Starve Acre review – intelligent performances in sinister Yorkshire folk horror

London film festival Matt Smith and Morfydd Clark play an unhappy couple who have moved to the moors with their young son, and soon become entwined in the occult

Award-winning director Daniel Kokotajlo made a real impression five years ago with his fiercely distinctive debut feature, Apostasy, set in an enclosed religious world. Here is his diverting but frankly more generic follow-up, adapted from the novel by Andrew Michael Hurley. It is billed as contemporary folk horror but borders on film-school pastiche, and “contemporary” means set in the era of The Wicker Man in the early 70s – a British world of brown corduroy, Austin 1100s, no central heating, odd locals and a persistent, sinister encroaching gloom in the countryside. The movie teeters on a knife-edge between scary and silly, and yet without that weird flavour of silly, the scares wouldn’t mean as much.

Matt Smith and Morfydd Clark, two very potent and formidable screen presences, play Richard and Juliette, an unhappy couple who in the time-honoured tradition of Don’t Look Now experience a family tragedy with their young son, with Juliette coming under the influence of a mysterious local woman (not blind, though) and Richard obsessively throwing himself into his work.

Richard is an archaeologist who has moved his family from the big city to his late father’s house on the Yorkshire moors: the bleak place where he grew up, with the unimprovably creepy name of Starve Acre. Juliette has amiably gone along with this new move, believing that the healthy countryside would be good for their son. Nothing, of course, could be further from the truth. Richard is to become increasingly preoccupied with digging on the site of a now vanished oak tree on his land, a place of great significance and the nexus of myths about a local folk devil, gossiped about by a neighbour, Gordon – a muscular, forthright performance from Sean Gilder. Richard broods over his late father’s papers and his recovered memories of this man’s abusive obsessions.

To be done -
1. From the Starve Acre review, list each actor it names along with the character that actor plays.
2. In the Starve Acre review, where does Richard dig on his land?

Entries provided -
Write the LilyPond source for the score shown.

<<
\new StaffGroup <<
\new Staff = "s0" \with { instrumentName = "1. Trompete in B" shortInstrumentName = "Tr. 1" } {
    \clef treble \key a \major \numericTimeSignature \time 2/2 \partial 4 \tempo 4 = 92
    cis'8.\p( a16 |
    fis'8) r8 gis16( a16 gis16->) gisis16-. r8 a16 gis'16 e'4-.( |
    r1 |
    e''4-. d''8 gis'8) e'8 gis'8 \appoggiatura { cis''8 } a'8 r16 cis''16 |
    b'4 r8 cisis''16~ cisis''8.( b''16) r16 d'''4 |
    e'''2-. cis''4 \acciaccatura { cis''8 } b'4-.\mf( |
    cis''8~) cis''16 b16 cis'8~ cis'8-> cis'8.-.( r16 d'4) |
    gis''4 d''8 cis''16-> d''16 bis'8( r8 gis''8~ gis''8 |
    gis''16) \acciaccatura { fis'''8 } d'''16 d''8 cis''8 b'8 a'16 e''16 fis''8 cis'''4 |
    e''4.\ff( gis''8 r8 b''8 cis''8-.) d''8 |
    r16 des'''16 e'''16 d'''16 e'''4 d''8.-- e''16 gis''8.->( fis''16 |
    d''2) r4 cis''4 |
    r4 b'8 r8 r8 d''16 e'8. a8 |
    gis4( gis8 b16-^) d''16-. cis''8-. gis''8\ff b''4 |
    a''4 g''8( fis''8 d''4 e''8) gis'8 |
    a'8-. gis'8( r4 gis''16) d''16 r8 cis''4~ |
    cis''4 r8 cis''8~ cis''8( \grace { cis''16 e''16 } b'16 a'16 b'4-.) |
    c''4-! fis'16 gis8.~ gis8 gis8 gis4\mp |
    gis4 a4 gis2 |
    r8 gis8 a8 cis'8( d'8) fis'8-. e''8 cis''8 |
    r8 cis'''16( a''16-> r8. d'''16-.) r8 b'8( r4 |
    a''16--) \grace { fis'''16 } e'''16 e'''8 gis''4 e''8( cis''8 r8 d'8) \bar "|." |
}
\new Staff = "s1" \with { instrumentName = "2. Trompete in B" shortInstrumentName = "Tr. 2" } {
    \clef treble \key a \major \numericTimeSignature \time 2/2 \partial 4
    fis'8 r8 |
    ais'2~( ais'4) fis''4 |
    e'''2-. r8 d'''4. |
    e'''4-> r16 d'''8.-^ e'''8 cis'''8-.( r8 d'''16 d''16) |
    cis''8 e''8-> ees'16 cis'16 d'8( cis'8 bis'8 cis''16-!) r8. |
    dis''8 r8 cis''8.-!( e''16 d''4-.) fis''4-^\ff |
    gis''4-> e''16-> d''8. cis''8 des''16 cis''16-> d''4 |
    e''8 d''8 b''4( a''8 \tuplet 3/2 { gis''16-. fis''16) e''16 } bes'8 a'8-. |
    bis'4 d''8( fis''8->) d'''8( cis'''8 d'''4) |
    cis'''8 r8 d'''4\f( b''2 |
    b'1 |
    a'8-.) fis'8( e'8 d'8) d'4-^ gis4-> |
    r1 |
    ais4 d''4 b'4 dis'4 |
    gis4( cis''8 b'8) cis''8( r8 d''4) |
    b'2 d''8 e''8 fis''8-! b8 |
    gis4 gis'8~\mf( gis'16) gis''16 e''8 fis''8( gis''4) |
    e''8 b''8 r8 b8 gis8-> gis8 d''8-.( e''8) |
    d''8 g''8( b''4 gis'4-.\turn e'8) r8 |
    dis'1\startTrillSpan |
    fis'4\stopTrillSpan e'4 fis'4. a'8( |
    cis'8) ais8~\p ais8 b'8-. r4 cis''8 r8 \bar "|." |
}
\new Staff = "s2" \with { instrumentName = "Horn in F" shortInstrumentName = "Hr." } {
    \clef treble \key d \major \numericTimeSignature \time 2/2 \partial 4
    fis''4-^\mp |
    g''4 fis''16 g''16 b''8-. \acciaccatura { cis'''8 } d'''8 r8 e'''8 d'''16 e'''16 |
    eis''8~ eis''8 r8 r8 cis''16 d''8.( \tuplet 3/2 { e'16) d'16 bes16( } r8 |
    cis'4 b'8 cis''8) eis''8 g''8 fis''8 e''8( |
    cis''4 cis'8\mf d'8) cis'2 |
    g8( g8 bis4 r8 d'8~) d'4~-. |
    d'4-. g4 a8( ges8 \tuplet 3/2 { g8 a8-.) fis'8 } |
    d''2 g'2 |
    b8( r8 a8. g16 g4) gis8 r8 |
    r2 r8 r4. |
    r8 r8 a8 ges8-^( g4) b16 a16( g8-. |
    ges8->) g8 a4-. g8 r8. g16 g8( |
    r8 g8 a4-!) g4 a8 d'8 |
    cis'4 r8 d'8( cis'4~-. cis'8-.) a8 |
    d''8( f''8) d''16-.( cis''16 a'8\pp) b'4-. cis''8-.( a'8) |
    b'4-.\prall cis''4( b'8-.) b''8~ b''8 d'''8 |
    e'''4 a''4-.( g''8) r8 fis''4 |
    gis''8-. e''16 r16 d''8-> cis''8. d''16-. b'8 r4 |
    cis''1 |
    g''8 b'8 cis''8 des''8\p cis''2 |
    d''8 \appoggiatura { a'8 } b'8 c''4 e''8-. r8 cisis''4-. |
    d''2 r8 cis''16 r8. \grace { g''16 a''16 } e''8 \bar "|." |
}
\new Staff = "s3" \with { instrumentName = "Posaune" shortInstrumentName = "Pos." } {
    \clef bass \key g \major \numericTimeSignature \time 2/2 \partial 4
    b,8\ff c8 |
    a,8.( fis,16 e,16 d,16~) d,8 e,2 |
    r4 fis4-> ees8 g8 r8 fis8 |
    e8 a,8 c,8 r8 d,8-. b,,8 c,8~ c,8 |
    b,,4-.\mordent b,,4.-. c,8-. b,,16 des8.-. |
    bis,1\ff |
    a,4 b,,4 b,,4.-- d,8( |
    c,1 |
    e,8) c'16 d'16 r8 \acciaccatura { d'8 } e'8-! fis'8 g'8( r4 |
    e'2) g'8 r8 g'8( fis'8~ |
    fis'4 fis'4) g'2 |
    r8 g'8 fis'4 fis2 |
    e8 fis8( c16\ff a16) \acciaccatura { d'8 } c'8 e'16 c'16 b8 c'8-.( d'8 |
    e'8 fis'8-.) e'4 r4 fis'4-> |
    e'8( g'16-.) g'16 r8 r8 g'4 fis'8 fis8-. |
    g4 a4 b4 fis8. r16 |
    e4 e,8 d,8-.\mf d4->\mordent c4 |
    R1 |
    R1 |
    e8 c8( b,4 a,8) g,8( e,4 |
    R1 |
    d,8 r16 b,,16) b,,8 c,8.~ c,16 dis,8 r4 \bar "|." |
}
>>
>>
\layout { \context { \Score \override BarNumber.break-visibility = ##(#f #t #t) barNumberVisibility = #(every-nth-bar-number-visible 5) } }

Answers for the tasks -
1.
Matt Smith: Richard
Morfydd Clark: Juliette
Sean Gilder: Gordon

2. On the site of a now vanished oak tree.